Entries drawn from a collection
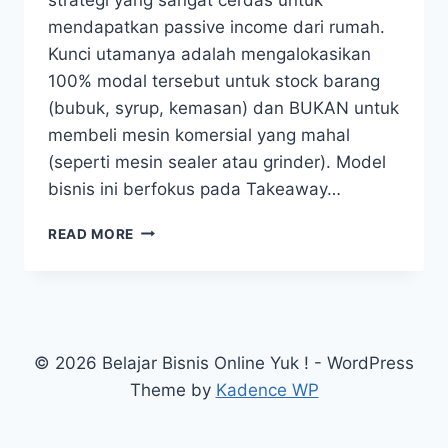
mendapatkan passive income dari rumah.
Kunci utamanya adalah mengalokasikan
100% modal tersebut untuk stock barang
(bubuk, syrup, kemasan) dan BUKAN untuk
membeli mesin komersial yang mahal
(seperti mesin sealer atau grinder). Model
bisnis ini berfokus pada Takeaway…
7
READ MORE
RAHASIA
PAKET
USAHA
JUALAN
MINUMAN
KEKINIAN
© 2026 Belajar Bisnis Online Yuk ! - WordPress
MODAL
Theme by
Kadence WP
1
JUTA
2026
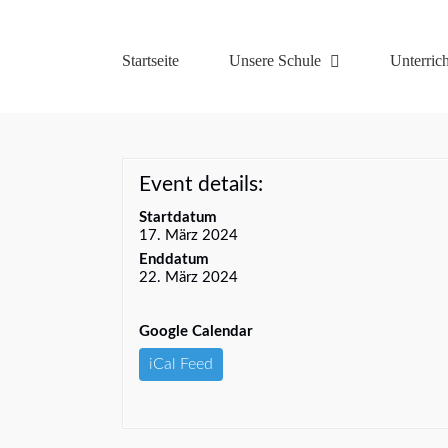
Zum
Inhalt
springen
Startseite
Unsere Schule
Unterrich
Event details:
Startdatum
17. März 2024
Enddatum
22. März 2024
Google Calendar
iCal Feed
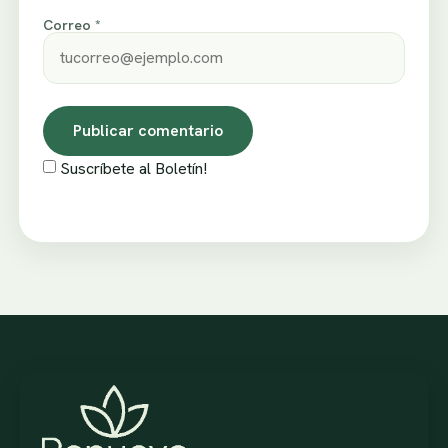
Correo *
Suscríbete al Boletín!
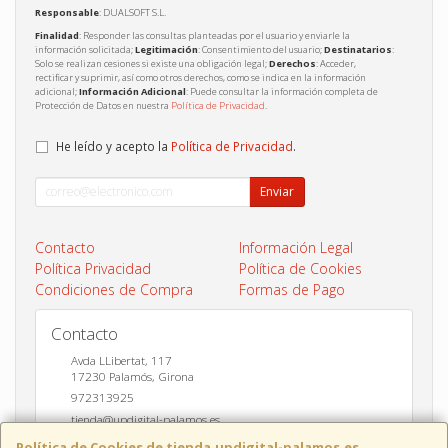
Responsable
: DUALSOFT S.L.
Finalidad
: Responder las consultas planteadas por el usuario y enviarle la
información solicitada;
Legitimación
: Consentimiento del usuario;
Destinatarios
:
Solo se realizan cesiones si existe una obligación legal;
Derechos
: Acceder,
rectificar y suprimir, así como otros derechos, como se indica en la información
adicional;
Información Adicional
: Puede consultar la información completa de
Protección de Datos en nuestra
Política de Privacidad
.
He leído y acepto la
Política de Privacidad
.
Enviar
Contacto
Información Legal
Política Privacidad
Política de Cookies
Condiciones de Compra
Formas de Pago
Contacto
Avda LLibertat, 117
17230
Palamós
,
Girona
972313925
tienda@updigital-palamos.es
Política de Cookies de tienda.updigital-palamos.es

• Problem
Gather every line of the records that contains the string "tienda".

• Completed exercise
tienda@updigital-palamos.es
Política de Cookies de tienda.updigital-palamos.es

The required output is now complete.